(Available records)
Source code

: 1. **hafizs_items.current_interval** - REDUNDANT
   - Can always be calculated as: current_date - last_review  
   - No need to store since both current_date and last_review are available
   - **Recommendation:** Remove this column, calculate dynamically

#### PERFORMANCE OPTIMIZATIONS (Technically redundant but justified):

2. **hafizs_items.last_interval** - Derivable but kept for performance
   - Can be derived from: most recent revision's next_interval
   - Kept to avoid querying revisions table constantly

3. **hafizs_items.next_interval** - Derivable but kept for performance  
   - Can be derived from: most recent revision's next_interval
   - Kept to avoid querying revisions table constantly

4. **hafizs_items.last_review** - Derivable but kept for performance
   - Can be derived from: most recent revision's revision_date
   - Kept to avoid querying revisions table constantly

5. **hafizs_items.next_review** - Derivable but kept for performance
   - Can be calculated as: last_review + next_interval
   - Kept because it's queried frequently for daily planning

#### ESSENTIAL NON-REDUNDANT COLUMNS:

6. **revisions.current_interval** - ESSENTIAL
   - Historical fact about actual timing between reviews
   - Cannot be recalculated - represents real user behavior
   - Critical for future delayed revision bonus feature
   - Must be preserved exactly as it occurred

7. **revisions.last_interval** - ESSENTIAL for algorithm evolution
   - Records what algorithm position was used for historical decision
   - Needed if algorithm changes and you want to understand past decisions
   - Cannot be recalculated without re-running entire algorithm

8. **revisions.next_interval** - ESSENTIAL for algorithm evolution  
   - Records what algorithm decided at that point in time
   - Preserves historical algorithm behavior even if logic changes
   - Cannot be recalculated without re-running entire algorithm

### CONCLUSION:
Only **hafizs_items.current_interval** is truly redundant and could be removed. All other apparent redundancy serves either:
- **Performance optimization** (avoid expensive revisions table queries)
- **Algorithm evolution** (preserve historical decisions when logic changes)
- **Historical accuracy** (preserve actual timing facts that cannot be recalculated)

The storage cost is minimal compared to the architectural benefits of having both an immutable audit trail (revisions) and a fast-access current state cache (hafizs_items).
(End Available records)
__How to complete this task__
Starting at the first line of the records above, please copy each line exactly until you reach the line containing "- Can be derived from: most recent revision's revision_date". Include that line and stop there.

__Answer to this task__
Source code

: 1. **hafizs_items.current_interval** - REDUNDANT
   - Can always be calculated as: current_date - last_review  
   - No need to store since both current_date and last_review are available
   - **Recommendation:** Remove this column, calculate dynamically

#### PERFORMANCE OPTIMIZATIONS (Technically redundant but justified):

2. **hafizs_items.last_interval** - Derivable but kept for performance
   - Can be derived from: most recent revision's next_interval
   - Kept to avoid querying revisions table constantly

3. **hafizs_items.next_interval** - Derivable but kept for performance  
   - Can be derived from: most recent revision's next_interval
   - Kept to avoid querying revisions table constantly

4. **hafizs_items.last_review** - Derivable but kept for performance
   - Can be derived from: most recent revision's revision_date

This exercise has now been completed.